Bills, Bills, Bills

This invoice, dating from the late nineteenth century, is a pro forma found in the account books of the classicist John Edwin Sandys who was elected a Fellow of St John's in 1867. When he became a tutor in 1870, Sandys took charge not only of the academic life of his students, but also their wider activities at the College, down to keeping track of their bills for rent, tuition and even beer. He did this in a collection of immaculately neat account books which are preserved in the Archive.

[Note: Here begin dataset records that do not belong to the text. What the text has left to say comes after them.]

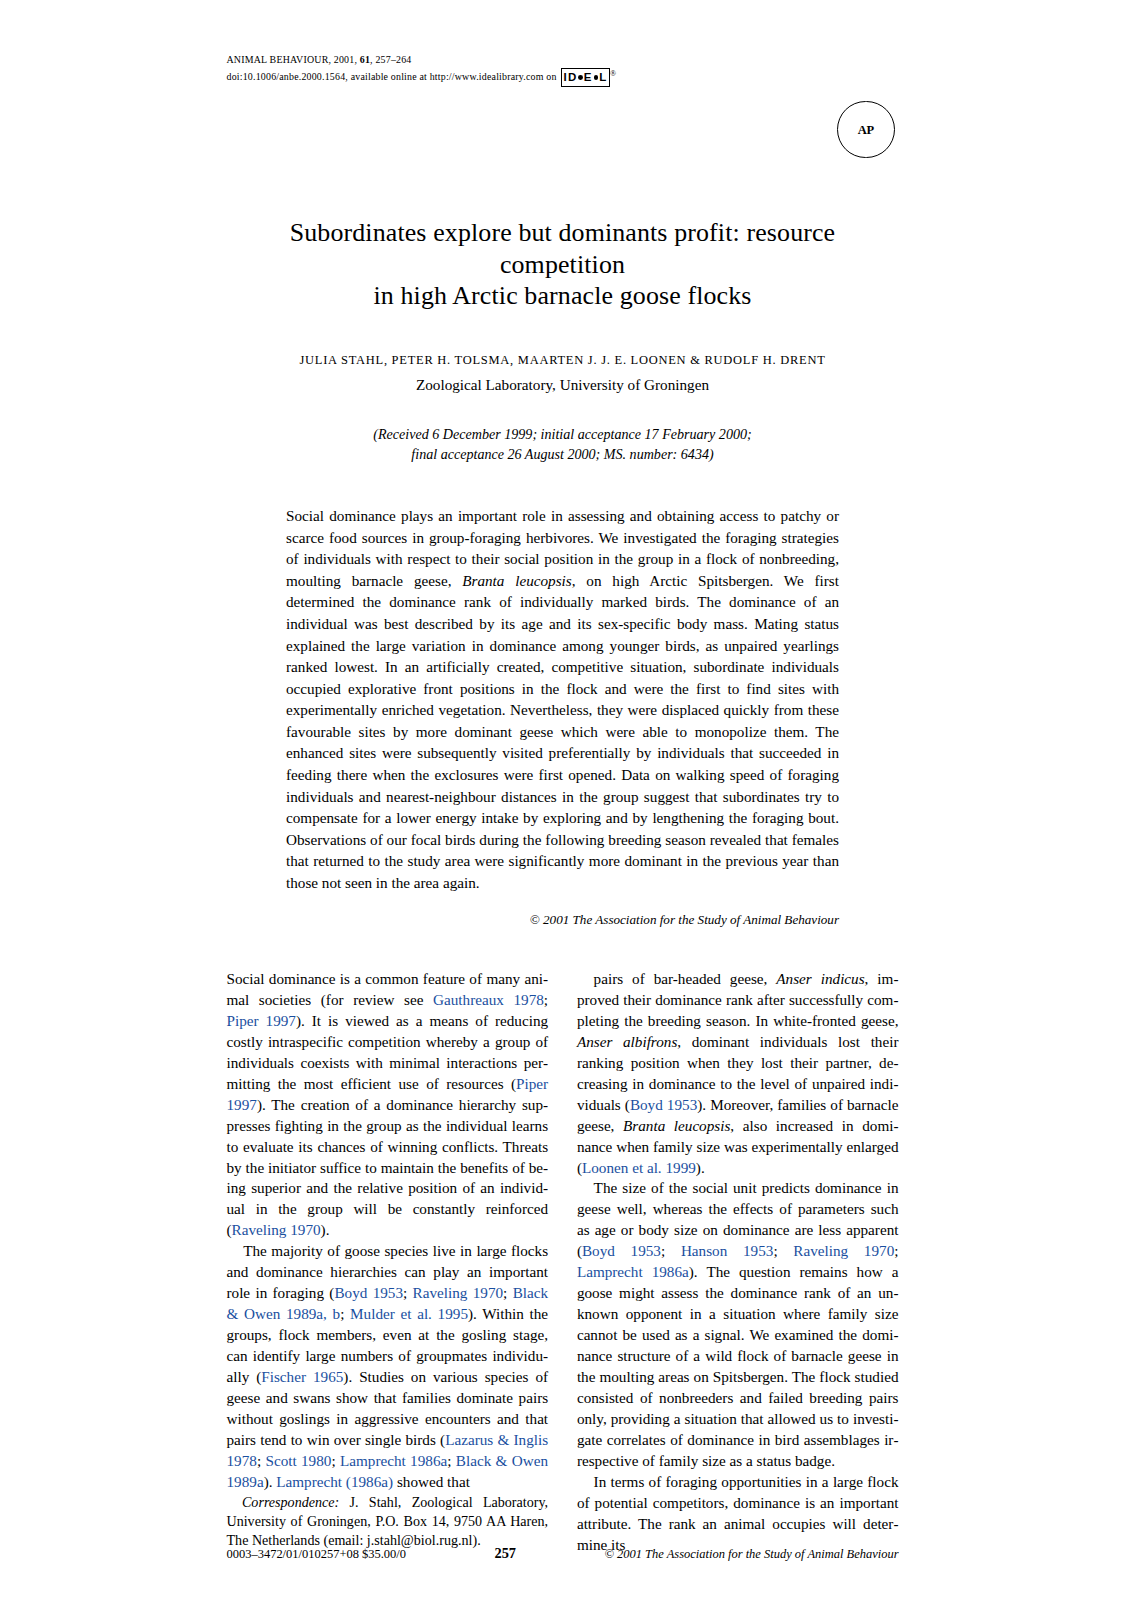ANIMAL BEHAVIOUR, 2001, 61, 257–264
doi:10.1006/anbe.2000.1564, available online at http://www.idealibrary.com on ID E L®
AP
Subordinates explore but dominants profit: resource competition
in high Arctic barnacle goose flocks
JULIA STAHL, PETER H. TOLSMA, MAARTEN J. J. E. LOONEN & RUDOLF H. DRENT
Zoological Laboratory, University of Groningen
(Received 6 December 1999; initial acceptance 17 February 2000;
final acceptance 26 August 2000; MS. number: 6434)
Social dominance plays an important role in assessing and obtaining access to patchy or scarce food sources in group-foraging herbivores. We investigated the foraging strategies of individuals with respect to their social position in the group in a flock of nonbreeding, moulting barnacle geese, Branta leucopsis, on high Arctic Spitsbergen. We first determined the dominance rank of individually marked birds. The dominance of an individual was best described by its age and its sex-specific body mass. Mating status explained the large variation in dominance among younger birds, as unpaired yearlings ranked lowest. In an artificially created, competitive situation, subordinate individuals occupied explorative front positions in the flock and were the first to find sites with experimentally enriched vegetation. Nevertheless, they were displaced quickly from these favourable sites by more dominant geese which were able to monopolize them. The enhanced sites were subsequently visited preferentially by individuals that succeeded in feeding there when the exclosures were first opened. Data on walking speed of foraging individuals and nearest-neighbour distances in the group suggest that subordinates try to compensate for a lower energy intake by exploring and by lengthening the foraging bout. Observations of our focal birds during the following breeding season revealed that females that returned to the study area were significantly more dominant in the previous year than those not seen in the area again.
© 2001 The Association for the Study of Animal Behaviour
Social dominance is a common feature of many animal societies (for review see Gauthreaux 1978; Piper 1997). It is viewed as a means of reducing costly intraspecific competition whereby a group of individuals coexists with minimal interactions permitting the most efficient use of resources (Piper 1997). The creation of a dominance hierarchy suppresses fighting in the group as the individual learns to evaluate its chances of winning conflicts. Threats by the initiator suffice to maintain the benefits of being superior and the relative position of an individual in the group will be constantly reinforced (Raveling 1970).
The majority of goose species live in large flocks and dominance hierarchies can play an important role in foraging (Boyd 1953; Raveling 1970; Black & Owen 1989a, b; Mulder et al. 1995). Within the groups, flock members, even at the gosling stage, can identify large numbers of groupmates individually (Fischer 1965). Studies on various species of geese and swans show that families dominate pairs without goslings in aggressive encounters and that pairs tend to win over single birds (Lazarus & Inglis 1978; Scott 1980; Lamprecht 1986a; Black & Owen 1989a). Lamprecht (1986a) showed that
Correspondence: J. Stahl, Zoological Laboratory, University of Groningen, P.O. Box 14, 9750 AA Haren, The Netherlands (email: j.stahl@biol.rug.nl).
pairs of bar-headed geese, Anser indicus, improved their dominance rank after successfully completing the breeding season. In white-fronted geese, Anser albifrons, dominant individuals lost their ranking position when they lost their partner, decreasing in dominance to the level of unpaired individuals (Boyd 1953). Moreover, families of barnacle geese, Branta leucopsis, also increased in dominance when family size was experimentally enlarged (Loonen et al. 1999).
The size of the social unit predicts dominance in geese well, whereas the effects of parameters such as age or body size on dominance are less apparent (Boyd 1953; Hanson 1953; Raveling 1970; Lamprecht 1986a). The question remains how a goose might assess the dominance rank of an unknown opponent in a situation where family size cannot be used as a signal. We examined the dominance structure of a wild flock of barnacle geese in the moulting areas on Spitsbergen. The flock studied consisted of nonbreeders and failed breeding pairs only, providing a situation that allowed us to investigate correlates of dominance in bird assemblages irrespective of family size as a status badge.
In terms of foraging opportunities in a large flock of potential competitors, dominance is an important attribute. The rank an animal occupies will determine its
0003–3472/01/010257+08 $35.00/0
257
© 2001 The Association for the Study of Animal Behaviour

This particular invoice, found loose in his account book for the period 1878 to 1880, demonstrates the breakdown of charges recorded in Sandys’ accounts. In fact, these are not even as detailed as the books themselves; despite the warning that ‘Undergraduates must pay their own Tradesmen’s bills’, Sandys often has a record of debts to tradesmen under the £5 minimum detailed here, including, on occasion, debts to bricklayers, who would be brought in for alterations or perhaps in the case of unusual damage to a student’s rooms.

Interestingly, in this period the bedmakers were not members of College staff as they are today. They were essentially self-employed subcontractors, who undergraduates could engage as they wished. It would perhaps be interesting to see how many of the students of the late nineteenth century declined to employ a bedmaker, and whether the habits of those who didn’t mirror the behaviour of countless teenage boys who can’t seem to remember to make their beds today!